---------- Supplied data ----------

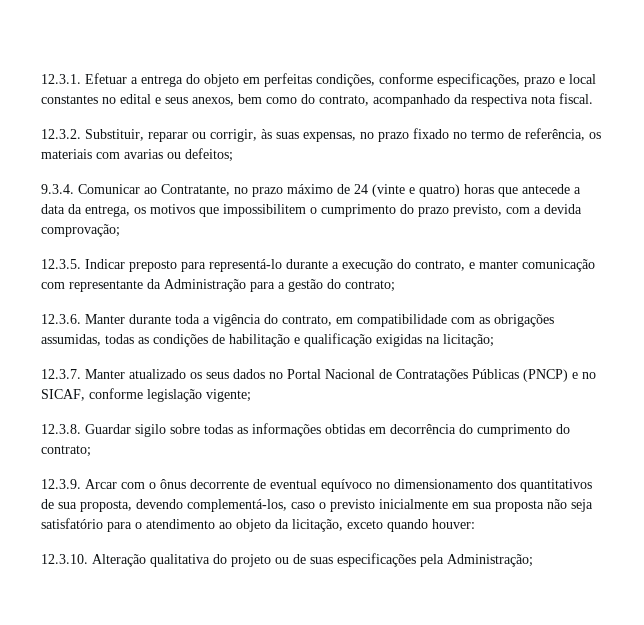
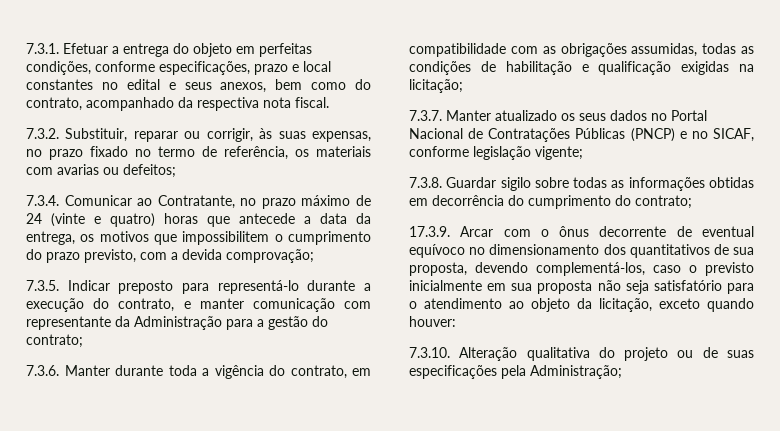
[41,74,81,84] 12.3.1. -> [26,43,59,54] 7.3.1.
[41,129,81,139] 12.3.2. -> [26,128,59,139] 7.3.2.
[41,184,74,194] 9.3.4. -> [26,195,59,206] 7.3.4.
[41,259,81,269] 12.3.5. -> [26,280,59,291] 7.3.5.
[41,314,81,324] 12.3.6. -> [26,365,59,376] 7.3.6.
[41,369,81,379] 12.3.7. -> [409,110,442,121] 7.3.7.
[41,424,81,434] 12.3.8. -> [409,177,442,188] 7.3.8.
[41,479,81,489] 12.3.9. -> [409,226,450,237] 17.3.9.
[41,554,88,564] 12.3.10. -> [409,347,450,358] 7.3.10.

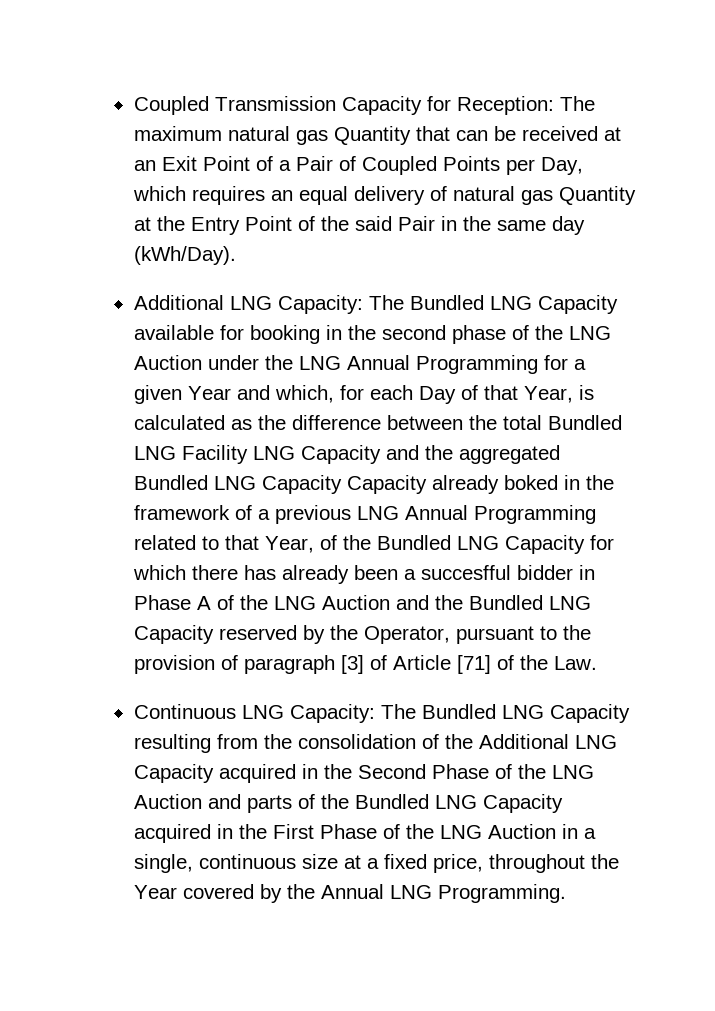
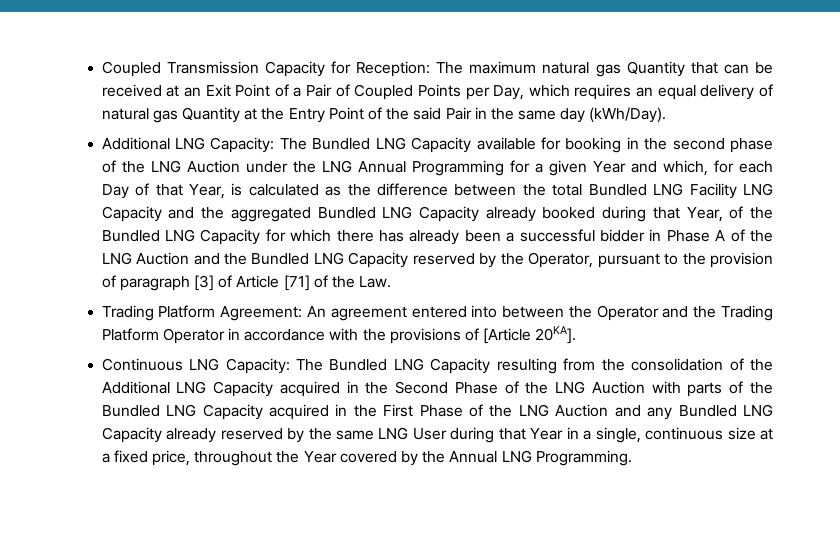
[346,475,614,494] [133,505,596,524] [133,535,219,550] Capacity already boked in the framework of a previous LNG Annual Programming related to -> [485,206,647,222] already booked during
[420,565,511,580] succesfful -> [519,229,595,242] successful
(597, 663) none -> [101,305,774,321] [101,326,577,344] // Trading Platform Agreement: An agreement entered into between the Operator and the Trading Platform Operator in accordance with the provisions of [Article 20KA].
[207,794,241,809] and -> [651,381,681,394] with
(556, 831) none -> [614,404,773,420] [101,427,564,443] and any Bundled LNG Capacity already reserved by the same LNG User during that Year

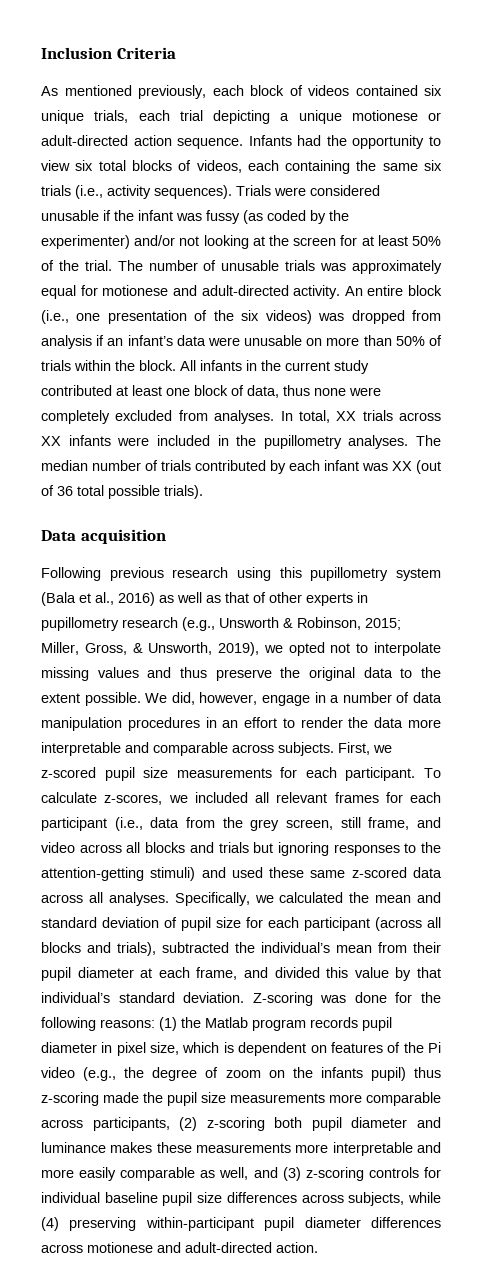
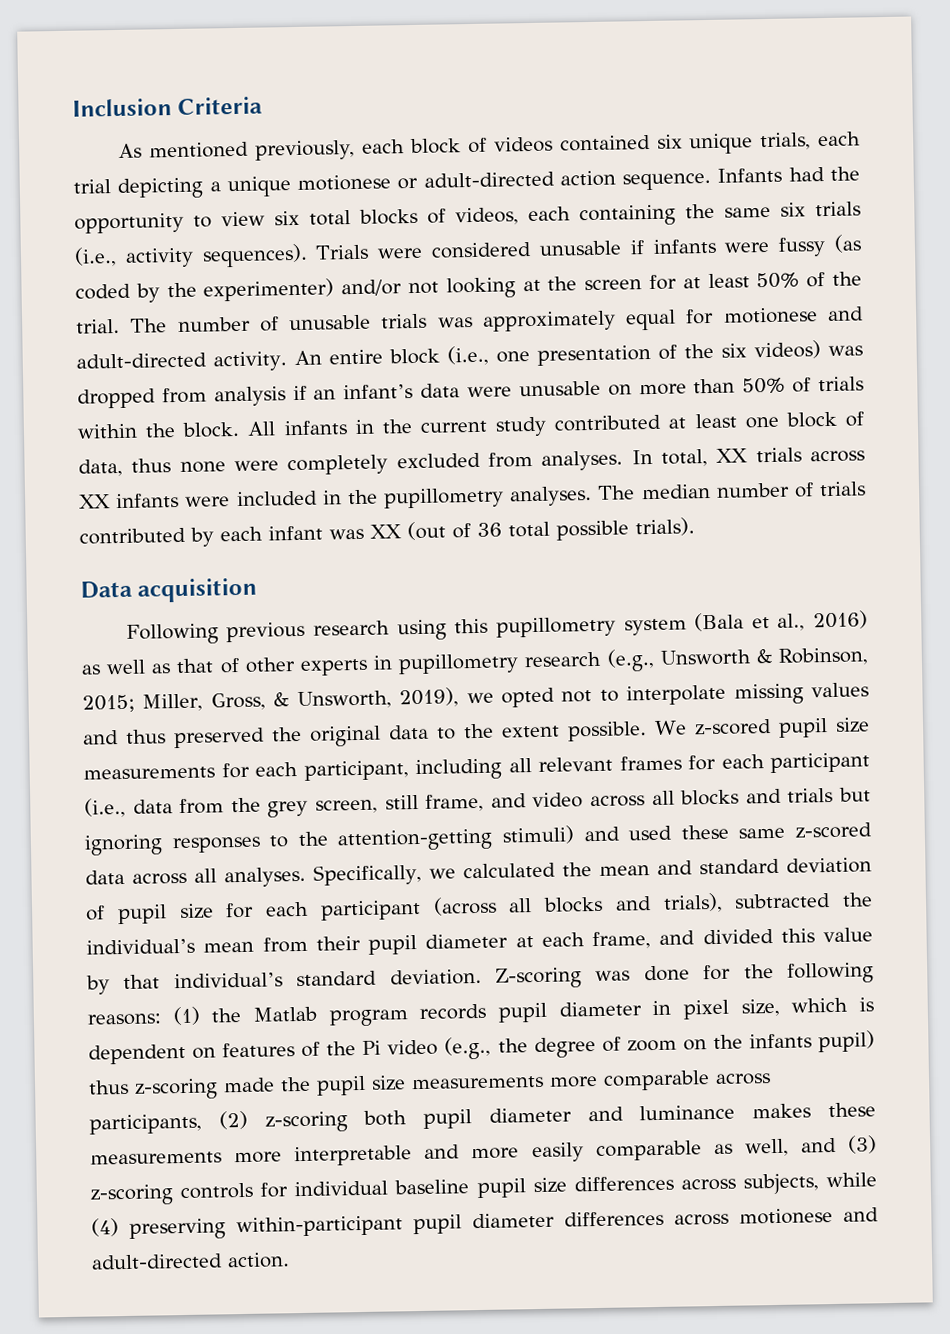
[114,210,202,221] the infant was -> [652,238,771,254] infants were
[215,669,272,681] preserve -> [174,727,266,749] preserved
[171,692,443,706] [41,717,441,731] [41,742,392,756] did, however, engage in a number of data manipulation procedures in an effort to render the data more interpretable and comparable across subjects. First, we -> (688, 727) none
[345,767,441,781] [41,792,248,805] participant. To calculate z-scores, we included -> [303,758,502,781] participant, including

----------

To-do item:
Write out, word for word, the lines from the start of the data through the one holding "[346,475,614,494] [133,505,596,524] [133,535,219,550]". Omit pictures.

Solved problem:
[41,74,81,84] 12.3.1. -> [26,43,59,54] 7.3.1.
[41,129,81,139] 12.3.2. -> [26,128,59,139] 7.3.2.
[41,184,74,194] 9.3.4. -> [26,195,59,206] 7.3.4.
[41,259,81,269] 12.3.5. -> [26,280,59,291] 7.3.5.
[41,314,81,324] 12.3.6. -> [26,365,59,376] 7.3.6.
[41,369,81,379] 12.3.7. -> [409,110,442,121] 7.3.7.
[41,424,81,434] 12.3.8. -> [409,177,442,188] 7.3.8.
[41,479,81,489] 12.3.9. -> [409,226,450,237] 17.3.9.
[41,554,88,564] 12.3.10. -> [409,347,450,358] 7.3.10.

[346,475,614,494] [133,505,596,524] [133,535,219,550] Capacity already boked in the framework of a previous LNG Annual Programming related to -> [485,206,647,222] already booked during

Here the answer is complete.